You know, the whole "Golden Being" thing in Xingese folklore, the specifically immortal man who revolutionized their society, might have given them this cultural obsession.
Hohenheim is uncannily skilled at unintentionally teaching people around him the absolute worst possible lessons.
...
Back in the antechamber, Edward, Scar, and the chimaeras have crippled scores of mannequins, but more just keep coming. Even if it weren't for the threat of exhaustion, there's the problem of even a legless mannequin being able to hurt you if you're sufficiently distracted by the mobile ones. Eventually, there are enough crippled mannequin's laying around that they're able to close in around the humans and grab or bite them while they're preoccupied.
Seriously, where the hell is Hohenheim? I guess he still hasn't learned that disappearing on the people who were counting on him without a word of explanation or warning is a bad idea. :/
Just as they're getting overwhelmed, a fire blast brings an entire flank of the attackers down and gives the humans the breathing room to get free. Mustang's managed to catch up and transmute his way through the barrier Edward raised over the exit. Looks like he brought Hawkeye with him too, which I imagine was at her own insistence. Guess it's just Rebecca and a few randos guarding Queen, then.
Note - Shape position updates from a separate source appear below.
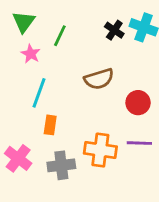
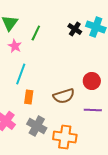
brown semicircle: (99, 79) -> (64, 96), moved
orange cross: (100, 150) -> (65, 137), moved
gray cross: (61, 165) -> (37, 126), turned 36

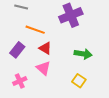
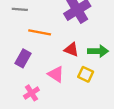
red triangle: (45, 48) -> (71, 50), moved
yellow square: (79, 81) -> (86, 74), moved

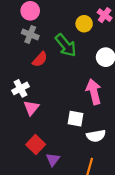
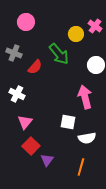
gray cross: (30, 35) -> (14, 53), moved
white cross: (20, 88) -> (17, 94), turned -35
pink triangle: (31, 108) -> (25, 122), moved

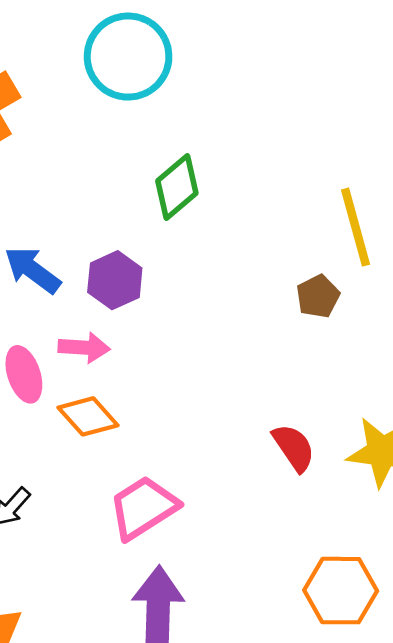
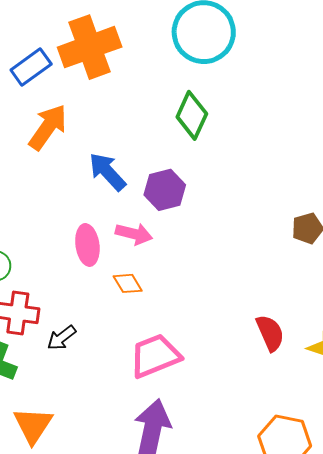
green diamond: (177, 187) -> (192, 115), moved, turned -36
orange diamond: (88, 416) -> (128, 283), size x0.7

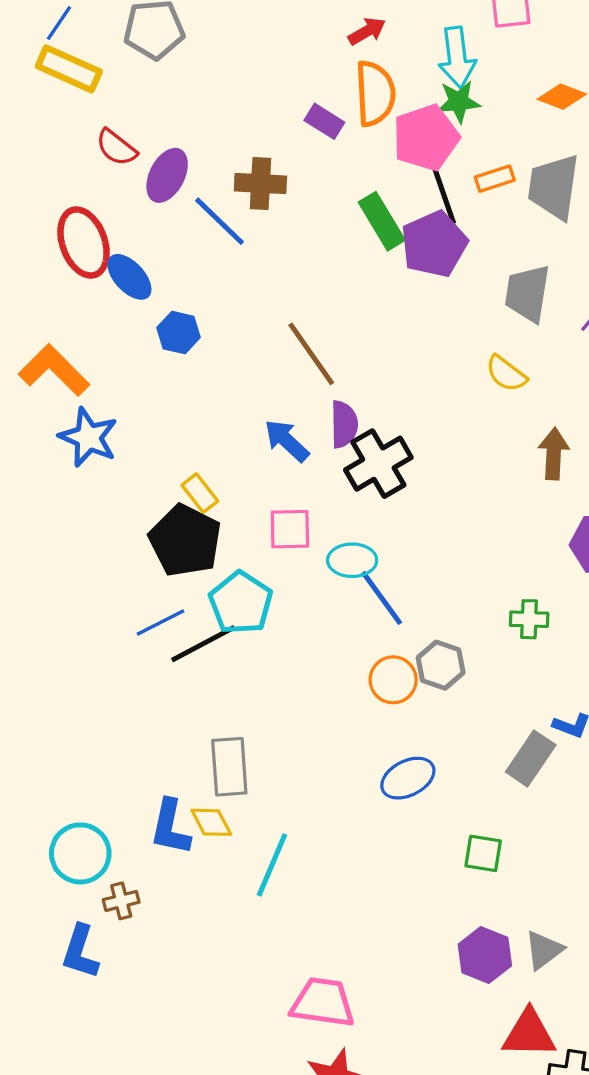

I wonder how many more heroic rescues Mustang is going to pull off in this room? That's two so far, and there's enough room left in the final episodes to squeeze in a couple more.
Anyway, I'm not sure if he'll be any better at *killing* the mannequins than anyone else, but his ability to de-leg a large number of them at once is still a lifesaver. It remains to be seen if Alphonse's group will be able to catch up as well, but I'm leaning toward no unless they hit another major obstacle before reaching Father. That's the end of the episode.
Is it just me, or is FMA:B getting more and more "shonen" as it approaches the finale? It had most of these typical genre warts occasionally from the beginning, but they're getting a lot more numerous and more disfiguring. Good guys never dying, bad guys being harmless SatAm mooks, inconsistent and ever-expanding powersets, etc. There were positives in this episode, but most of them were working on momentum from previous ones that didn't have these issues quite as badly.
I liked Dr. Marcoh learning from his companions and growing into a man of action, and the surprise chimaera attack that took out Kimblee. Yoki's Carmageddon moment was a nice climax to that sequence. Really reinforces the themes that anyone can potentially matter, and that valuing each individual as more than just a unit of force is often the pragmatic option as well as the moral option. While Lionheart's serial implausible survivals are seriously taking the villains' teeth away, his use in this particular sequence was a very good one. Pride getting taken down - even just momentarily - by a muggle in a car is also incredibly satisfying in light of the type of pride he seems to represent.
Aside from that sequence and the nicely multifaceted expansion on Sloth though, this was all just kind of...meh? Significantly better than the average fighty anime episode, but that's a really low bar to clear.